Once development begins, additional usability testing can be performed as early as the initial design stage. These tests can include the verbal protocol analysis, commonly known as the think-aloud analysis, cognitive walkthroughs, and contextual interviews. With tests like the think-aloud analysis, participants are encouraged to speak aloud while they perform a range of tasks within the system. By doing this, the facilitator can observe how a participant reacts to the system within the five aspects of usability and probe for further detail when unclear. For example, if a participant makes an error, the facilitator can potentially see why the user made the error and how, if at all, the user corrected the error. With cognitive walkthroughs, participants run through a specific set of commonly used tasks with facilitators paying special focus on the learnability aspect of the user’s experience. Similarly, contextual interviews let the facilitator observe the participant using the system in his or her natural environment. This limits external factors not present when the user is normally using the system: “The results are usually qualitative, observed data, rather than quantitative, measured data” (Contextual Interview).

When interpreting these results, it is important to look at them both objectively and subjectively to gain proper insight. Look for trends along the user base and aggregate them in a way that can be transformed into design changes. With tests like the think-aloud analysis, results can be gathered with as little as five participants, allowing for trends among the users to easily be identified and prioritized. It’s not always about what the user wants but instead about why the user wants that specific change. Correlate these base motivations with other users’ feedback to find the root issues. Prioritizing results by impact on design, impact on user satisfaction, and frequency of occurrence focuses the subjective qualitative data into actionable results.
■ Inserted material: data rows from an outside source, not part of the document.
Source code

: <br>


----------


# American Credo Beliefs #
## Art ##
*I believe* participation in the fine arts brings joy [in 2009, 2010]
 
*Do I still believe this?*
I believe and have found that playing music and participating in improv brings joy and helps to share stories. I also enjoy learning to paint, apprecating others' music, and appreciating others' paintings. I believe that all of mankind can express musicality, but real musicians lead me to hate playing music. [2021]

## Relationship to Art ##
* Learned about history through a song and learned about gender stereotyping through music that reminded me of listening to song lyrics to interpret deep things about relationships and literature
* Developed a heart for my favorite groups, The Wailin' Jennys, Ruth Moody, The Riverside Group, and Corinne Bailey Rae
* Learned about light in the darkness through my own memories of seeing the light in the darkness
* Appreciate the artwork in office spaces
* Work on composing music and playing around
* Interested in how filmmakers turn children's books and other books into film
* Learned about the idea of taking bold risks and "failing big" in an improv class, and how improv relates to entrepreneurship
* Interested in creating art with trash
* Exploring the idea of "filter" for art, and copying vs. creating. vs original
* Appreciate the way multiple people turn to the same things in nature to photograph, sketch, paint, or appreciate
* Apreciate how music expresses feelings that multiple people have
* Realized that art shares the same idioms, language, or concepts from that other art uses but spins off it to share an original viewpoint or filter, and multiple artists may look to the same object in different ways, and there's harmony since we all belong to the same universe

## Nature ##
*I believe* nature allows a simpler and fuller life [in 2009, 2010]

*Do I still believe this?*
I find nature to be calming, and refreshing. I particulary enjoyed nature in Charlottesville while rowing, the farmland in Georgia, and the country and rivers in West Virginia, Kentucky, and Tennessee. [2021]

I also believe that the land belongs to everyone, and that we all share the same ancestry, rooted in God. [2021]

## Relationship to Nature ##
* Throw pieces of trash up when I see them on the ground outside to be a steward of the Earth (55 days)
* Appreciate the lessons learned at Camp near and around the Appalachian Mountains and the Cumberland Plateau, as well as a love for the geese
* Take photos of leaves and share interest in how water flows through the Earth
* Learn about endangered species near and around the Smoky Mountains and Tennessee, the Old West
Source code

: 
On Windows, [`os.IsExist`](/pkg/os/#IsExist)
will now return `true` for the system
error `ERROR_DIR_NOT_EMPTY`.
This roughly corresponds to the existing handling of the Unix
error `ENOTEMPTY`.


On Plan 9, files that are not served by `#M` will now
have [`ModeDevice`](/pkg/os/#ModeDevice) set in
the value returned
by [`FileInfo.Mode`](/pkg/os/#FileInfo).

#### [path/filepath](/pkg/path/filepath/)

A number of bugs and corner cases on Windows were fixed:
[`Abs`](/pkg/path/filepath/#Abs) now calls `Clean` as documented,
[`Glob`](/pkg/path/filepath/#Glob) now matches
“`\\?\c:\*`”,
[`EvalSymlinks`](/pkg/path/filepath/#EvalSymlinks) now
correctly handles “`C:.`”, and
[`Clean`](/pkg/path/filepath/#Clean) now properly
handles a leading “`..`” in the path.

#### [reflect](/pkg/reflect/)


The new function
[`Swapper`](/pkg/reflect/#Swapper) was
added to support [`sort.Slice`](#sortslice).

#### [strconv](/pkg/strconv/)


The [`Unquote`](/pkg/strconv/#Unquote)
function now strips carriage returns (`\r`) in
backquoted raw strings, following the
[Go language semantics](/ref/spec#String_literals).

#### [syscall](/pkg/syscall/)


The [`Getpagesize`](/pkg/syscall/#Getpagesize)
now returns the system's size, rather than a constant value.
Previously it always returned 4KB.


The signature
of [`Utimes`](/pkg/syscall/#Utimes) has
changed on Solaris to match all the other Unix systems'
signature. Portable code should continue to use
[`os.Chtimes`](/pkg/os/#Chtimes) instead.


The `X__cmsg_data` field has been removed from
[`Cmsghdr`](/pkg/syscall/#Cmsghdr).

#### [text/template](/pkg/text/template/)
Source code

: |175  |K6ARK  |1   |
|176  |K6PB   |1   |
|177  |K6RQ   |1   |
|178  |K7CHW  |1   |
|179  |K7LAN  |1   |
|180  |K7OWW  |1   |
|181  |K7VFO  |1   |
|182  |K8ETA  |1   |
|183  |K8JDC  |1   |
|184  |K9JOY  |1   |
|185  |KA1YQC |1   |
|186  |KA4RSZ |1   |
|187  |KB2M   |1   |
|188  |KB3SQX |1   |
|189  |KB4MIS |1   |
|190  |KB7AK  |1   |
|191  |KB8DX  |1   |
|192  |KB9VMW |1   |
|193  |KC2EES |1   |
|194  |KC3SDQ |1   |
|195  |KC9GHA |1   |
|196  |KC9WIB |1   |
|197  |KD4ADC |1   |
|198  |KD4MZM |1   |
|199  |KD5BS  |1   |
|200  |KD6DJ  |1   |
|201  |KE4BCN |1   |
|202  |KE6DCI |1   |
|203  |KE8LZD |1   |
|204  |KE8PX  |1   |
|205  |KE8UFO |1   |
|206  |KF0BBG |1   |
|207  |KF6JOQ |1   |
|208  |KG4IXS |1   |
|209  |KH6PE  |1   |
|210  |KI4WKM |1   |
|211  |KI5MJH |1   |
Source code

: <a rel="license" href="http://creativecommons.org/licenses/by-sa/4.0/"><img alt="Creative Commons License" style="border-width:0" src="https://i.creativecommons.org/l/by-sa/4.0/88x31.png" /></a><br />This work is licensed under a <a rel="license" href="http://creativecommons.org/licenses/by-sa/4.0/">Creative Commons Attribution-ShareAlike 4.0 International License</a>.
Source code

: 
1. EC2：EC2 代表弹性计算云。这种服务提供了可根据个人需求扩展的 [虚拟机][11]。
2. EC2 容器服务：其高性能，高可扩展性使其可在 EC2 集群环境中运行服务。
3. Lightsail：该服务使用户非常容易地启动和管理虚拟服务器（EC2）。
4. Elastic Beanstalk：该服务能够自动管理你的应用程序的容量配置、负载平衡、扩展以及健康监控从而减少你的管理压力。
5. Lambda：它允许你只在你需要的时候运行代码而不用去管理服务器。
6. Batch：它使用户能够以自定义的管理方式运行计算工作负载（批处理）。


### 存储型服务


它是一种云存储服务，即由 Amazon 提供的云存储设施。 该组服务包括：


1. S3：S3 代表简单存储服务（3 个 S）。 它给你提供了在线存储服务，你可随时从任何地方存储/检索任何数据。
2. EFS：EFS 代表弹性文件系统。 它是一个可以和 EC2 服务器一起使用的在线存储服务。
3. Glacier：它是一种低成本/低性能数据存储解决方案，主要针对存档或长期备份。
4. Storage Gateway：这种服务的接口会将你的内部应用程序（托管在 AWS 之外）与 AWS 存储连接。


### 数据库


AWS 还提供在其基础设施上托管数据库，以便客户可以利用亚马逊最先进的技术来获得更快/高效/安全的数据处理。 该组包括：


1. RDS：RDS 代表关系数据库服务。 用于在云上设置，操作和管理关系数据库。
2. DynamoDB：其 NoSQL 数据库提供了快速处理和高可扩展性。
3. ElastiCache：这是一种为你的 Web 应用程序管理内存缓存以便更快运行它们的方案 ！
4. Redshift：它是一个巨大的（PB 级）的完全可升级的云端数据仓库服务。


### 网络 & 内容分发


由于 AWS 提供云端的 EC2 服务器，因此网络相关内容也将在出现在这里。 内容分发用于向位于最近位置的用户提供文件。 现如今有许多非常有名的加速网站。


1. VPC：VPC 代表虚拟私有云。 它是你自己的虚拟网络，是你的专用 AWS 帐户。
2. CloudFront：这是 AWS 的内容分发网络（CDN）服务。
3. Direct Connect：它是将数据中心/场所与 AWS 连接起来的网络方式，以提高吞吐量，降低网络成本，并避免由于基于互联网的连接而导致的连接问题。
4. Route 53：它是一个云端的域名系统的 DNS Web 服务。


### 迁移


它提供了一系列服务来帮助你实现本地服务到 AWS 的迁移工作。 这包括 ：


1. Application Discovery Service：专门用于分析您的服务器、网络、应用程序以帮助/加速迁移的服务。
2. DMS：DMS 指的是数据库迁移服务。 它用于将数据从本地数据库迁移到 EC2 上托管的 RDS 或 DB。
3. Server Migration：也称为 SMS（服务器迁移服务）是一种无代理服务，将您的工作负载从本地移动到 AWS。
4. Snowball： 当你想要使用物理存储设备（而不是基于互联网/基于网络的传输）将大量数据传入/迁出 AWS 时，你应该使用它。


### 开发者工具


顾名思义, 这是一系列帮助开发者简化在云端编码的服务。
The end result of implementing this kind of user-centered design process is a system made specifically for the end users. With iterative research, testing, and design built into the development process, the system can be built and used by the end user more efficiently. While there are many tools that can assist with these analyses, beneficial results can still be gathered with minimal resources. Since the end user is considered throughout the entire development process, there is less need for reworks and patches. This is because issues are caught early in development, allowing for quicker changes rather than full reworks. The goal is to have a product that lets the user achieve his or her desired goal as naturally and effortlessly as possible. The less time and energy a user spends struggling to understand the system, the more he or she is able to spend on the task at hand.